According to news reports, Unit Trust of India's (UTI) schemes will fall in line with the Securities and Exchange Board of India (SEBI) regulations.
UTI, with assets in excess of Rs 605 bn as on 31st July 1999, is India's largest mutual fund (MF). It accounts for 76% of India's MF segment. UTI commenced operations in 1964, with the launch of Unit Scheme 1964 (US-64), its flagship scheme. Unlike other MFs, it is governed by the Unit Trust of India Act, 1964, and does not come under the purview of SEBI regulations..
UTI used to disclose NAVs and portfolio of its schemes in an ad-hoc manner, which made investors suspicious of its intentions. Even US-64 portfolio, (UTI's flagship scheme with assets in excess of Rs 160 bn) was not disclosed often enough, which was very surprising given US-64 large investor base. If US-64 investors had a chance to review the portfolio regularly many discerning investors would have exited the scheme much before the US-64's portfolio erosion details came to light.
But these schemes are expected to come under SEBI's purview by September 1999. UTI claims that its 56 schemes that were launched after SEBI became operational, are more or less SEBI-compliant, and now only have to be declared as such.

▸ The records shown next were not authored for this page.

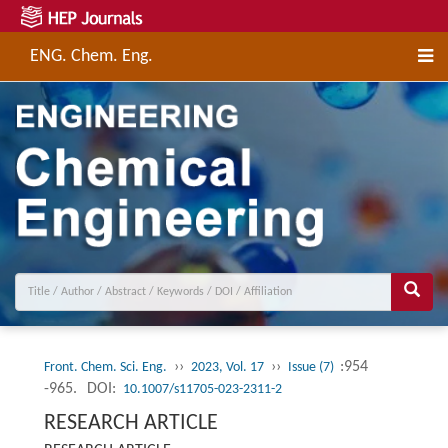
ENG. Chem. Eng.
››
››
:954
Front. Chem. Sci. Eng.
2023, Vol. 17
Issue (7)
-965.
DOI:
10.1007/s11705-023-2311-2
RESEARCH ARTICLE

UTI's move to make its schemes SEBI-compliant are in line with the Deepak Parekh committee recommendations to boost UTI's image by making it more investor-friendly and transparent. In addition to this, the committee had also recommended that US-64's market price should be linked to its Net Asset Value (NAV). If and when these recommendations are implemented, UTI's investors will soon be on par with investors in other private mutual fund schemes, who only have to make a phone call to find out the latest NAVs and portfolios of their schemes.